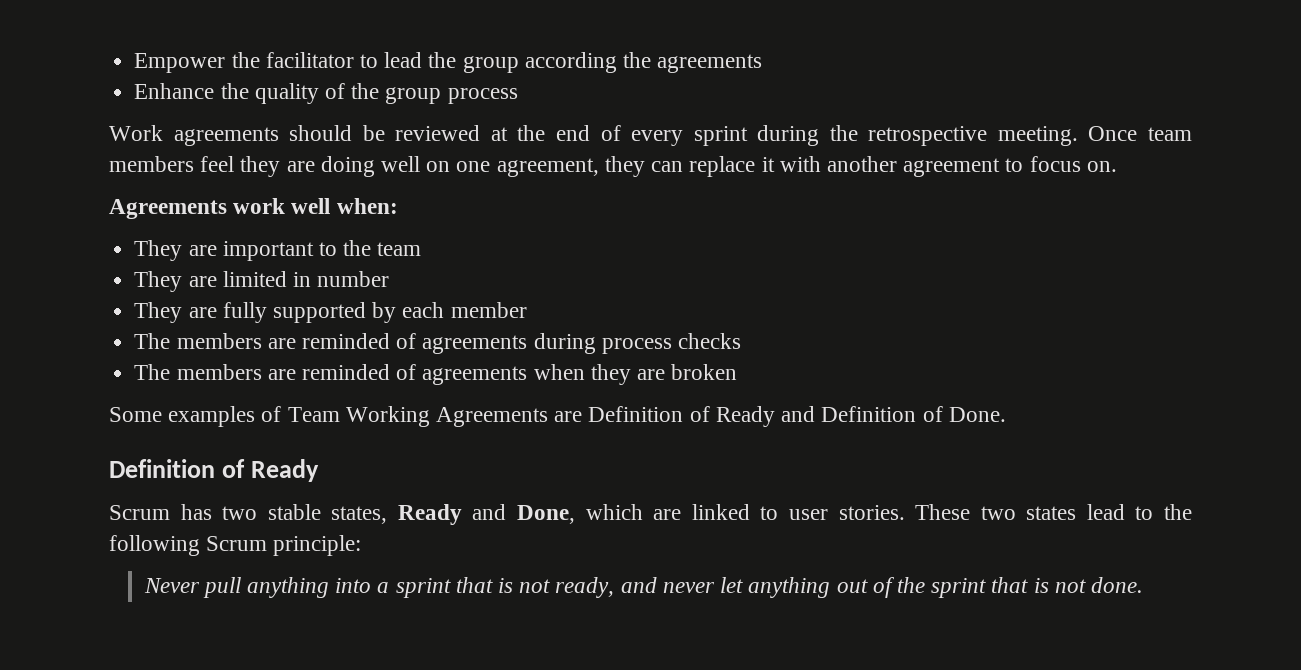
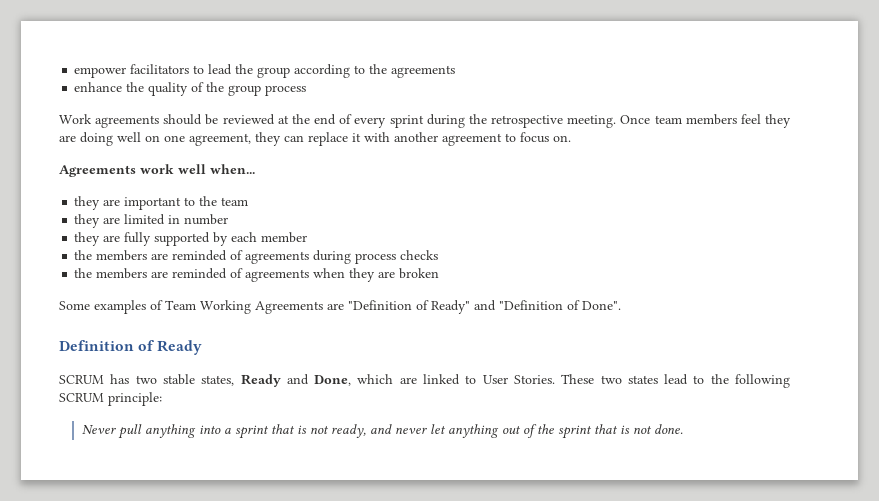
[134,52,354,73] Empower the facilitator -> [74,64,190,78] empower facilitators
(617, 62) none -> [354,65,366,74] to
[134,83,215,99] Enhance -> [74,82,123,92] enhance
[336,198,398,214] [134,240,183,261] when: // They -> [210,164,255,174] [74,196,101,210] when... // they
[134,271,183,292] They -> [74,214,101,228] they
[134,302,183,323] They -> [74,232,101,246] they
[134,333,171,349] The -> [74,250,93,260] the
[134,364,171,380] The -> [74,268,93,278] the
[588,406,1006,427] Definition of Ready and Definition of Done. -> [348,300,621,314] "Definition of Ready" and "Definition of Done".
[109,505,170,520] Scrum -> [59,375,104,384] SCRUM
[788,505,905,520] user stories. -> [482,375,555,384] User Stories.
[206,536,268,551] Scrum -> [59,393,104,402] SCRUM

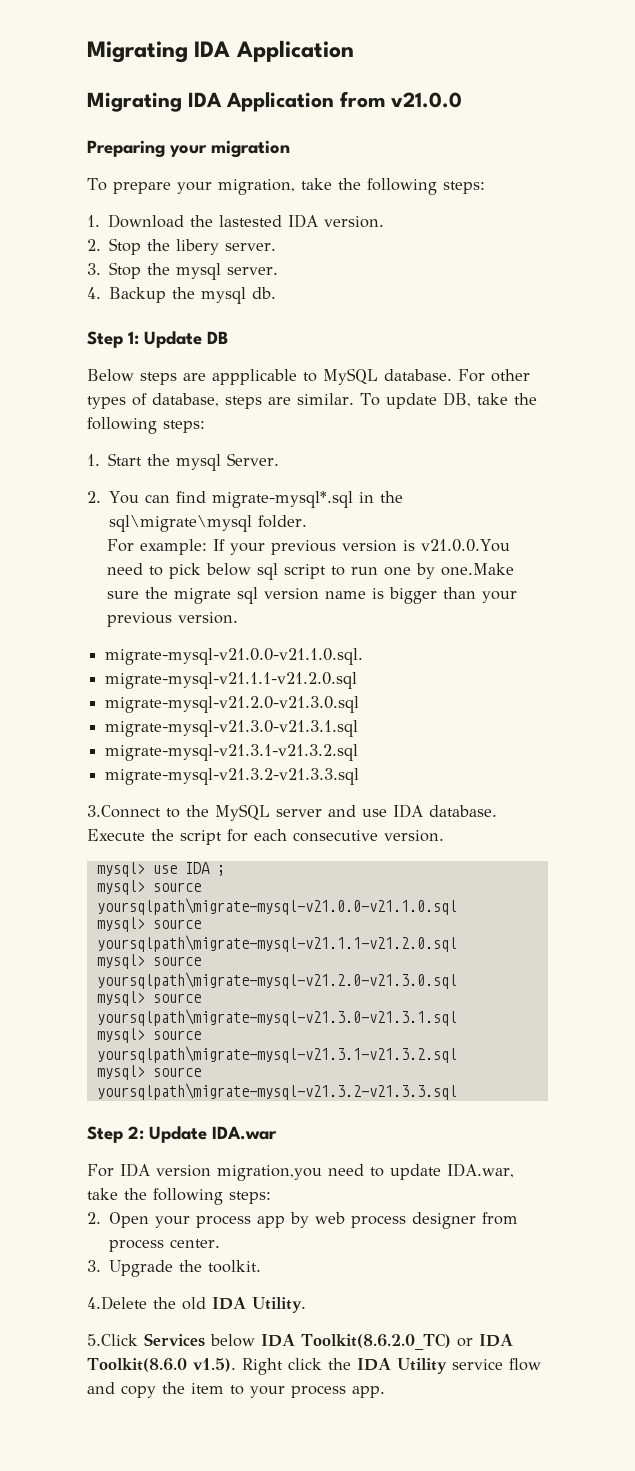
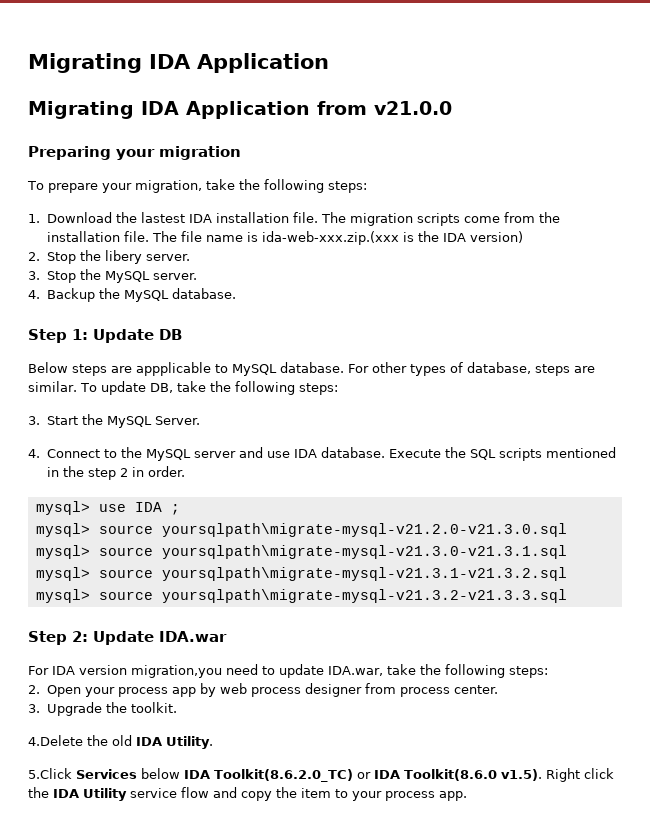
[219,214,385,228] lastested IDA version. -> [140,212,560,226] [46,231,523,245] lastest IDA installation file. The migration scripts come from the installation file. The file name is ida-web-xxx.zip.(xxx is the IDA version)
[176,263,222,280] mysql -> [104,271,150,283] MySQL
[201,287,277,304] mysql db. -> [123,288,236,302] MySQL database.
[87,454,100,466] 1. -> [28,416,40,425] 3.
[176,454,222,471] mysql -> [106,416,152,428] MySQL
[87,491,404,508] [109,515,308,532] [106,539,510,555] [106,563,514,580] [106,587,517,604] [106,612,238,627] [105,648,364,665] [105,672,358,689] [105,696,360,713] [105,720,359,737] [105,744,359,761] [105,768,360,785] [87,805,161,818] 2. You can find migrate-mysql*.sql in the sql\migrate\mysql folder. // For example: If your previous version is v21.0.0.You need to pick below sql script to run one by one.Make sure the migrate sql version name is bigger than your previous version. // migrate-mysql-v21.0.0-v21.1.0.sql. // migrate-mysql-v21.1.1-v21.2.0.sql // migrate-mysql-v21.2.0-v21.3.0.sql // migrate-mysql-v21.3.0-v21.3.1.sql // migrate-mysql-v21.3.1-v21.3.2.sql // migrate-mysql-v21.3.2-v21.3.3.sql // 3.Connect -> [28,449,100,458] 4. Connect
[180,829,444,845] [96,862,225,877] [96,880,201,895] [96,898,457,915] [96,917,201,932] [96,935,457,952] script for each consecutive version. // mysql> use IDA ; // mysql> source yoursqlpath\migrate-mysql-v21.0.0-v21.1.0.sql // mysql> source yoursqlpath\migrate-mysql-v21.1.1-v21.2.0.sql -> [469,447,616,461] [46,466,186,480] [35,501,180,515] SQL scripts mentioned in the step 2 in order. // mysql> use IDA ;

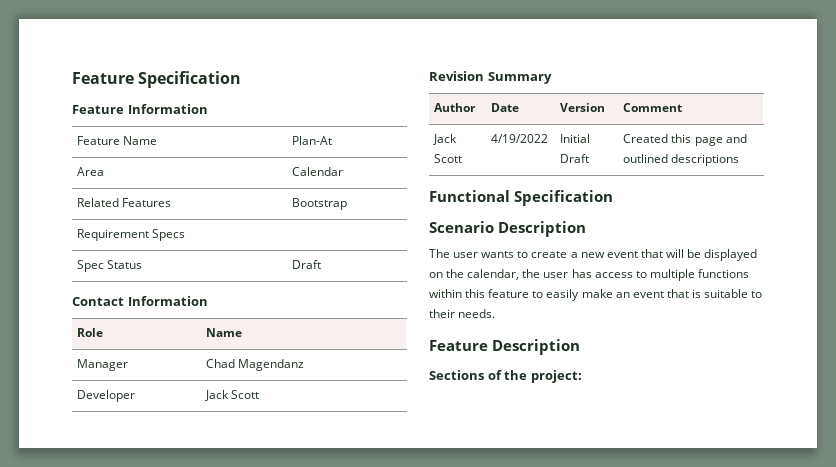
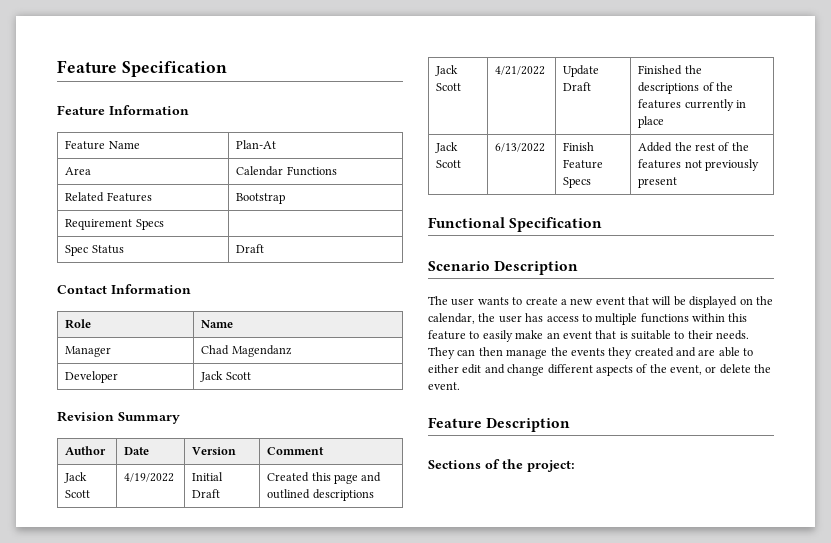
(344, 171) none -> [286,166,337,176] Functions
(740, 160) none -> [435,65,459,76] [436,83,462,91] [495,66,546,75] [563,65,600,77] [563,82,592,91] [638,65,702,75] [638,82,734,94] [638,99,747,111] [638,116,665,128] [435,142,459,153] [436,160,462,168] [495,143,546,152] [563,142,595,151] [563,159,604,169] [563,177,592,188] [638,142,749,152] [638,159,760,171] [638,177,678,188] // Jack Scott | 4/21/2022 | Update Draft | Finished the descriptions of the features currently in place // Jack Scott | 6/13/2022 | Finish Feature Specs | Added the rest of the features not previously present
(496, 313) none -> [428,347,754,359] [428,364,772,376] [428,382,460,390] They can then manage the events they created and are able to either edit and change different aspects of the event, or delete the event.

________________________________________

### Task
Any pictures are to be skipped, and the lines from the beginning of the entries through the line with "[176,454,222,471] mysql ->" copied exactly.

### Answer space
[134,52,354,73] Empower the facilitator -> [74,64,190,78] empower facilitators
(617, 62) none -> [354,65,366,74] to
[134,83,215,99] Enhance -> [74,82,123,92] enhance
[336,198,398,214] [134,240,183,261] when: // They -> [210,164,255,174] [74,196,101,210] when... // they
[134,271,183,292] They -> [74,214,101,228] they
[134,302,183,323] They -> [74,232,101,246] they
[134,333,171,349] The -> [74,250,93,260] the
[134,364,171,380] The -> [74,268,93,278] the
[588,406,1006,427] Definition of Ready and Definition of Done. -> [348,300,621,314] "Definition of Ready" and "Definition of Done".
[109,505,170,520] Scrum -> [59,375,104,384] SCRUM
[788,505,905,520] user stories. -> [482,375,555,384] User Stories.
[206,536,268,551] Scrum -> [59,393,104,402] SCRUM

[219,214,385,228] lastested IDA version. -> [140,212,560,226] [46,231,523,245] lastest IDA installation file. The migration scripts come from the installation file. The file name is ida-web-xxx.zip.(xxx is the IDA version)
[176,263,222,280] mysql -> [104,271,150,283] MySQL
[201,287,277,304] mysql db. -> [123,288,236,302] MySQL database.
[87,454,100,466] 1. -> [28,416,40,425] 3.
[176,454,222,471] mysql -> [106,416,152,428] MySQL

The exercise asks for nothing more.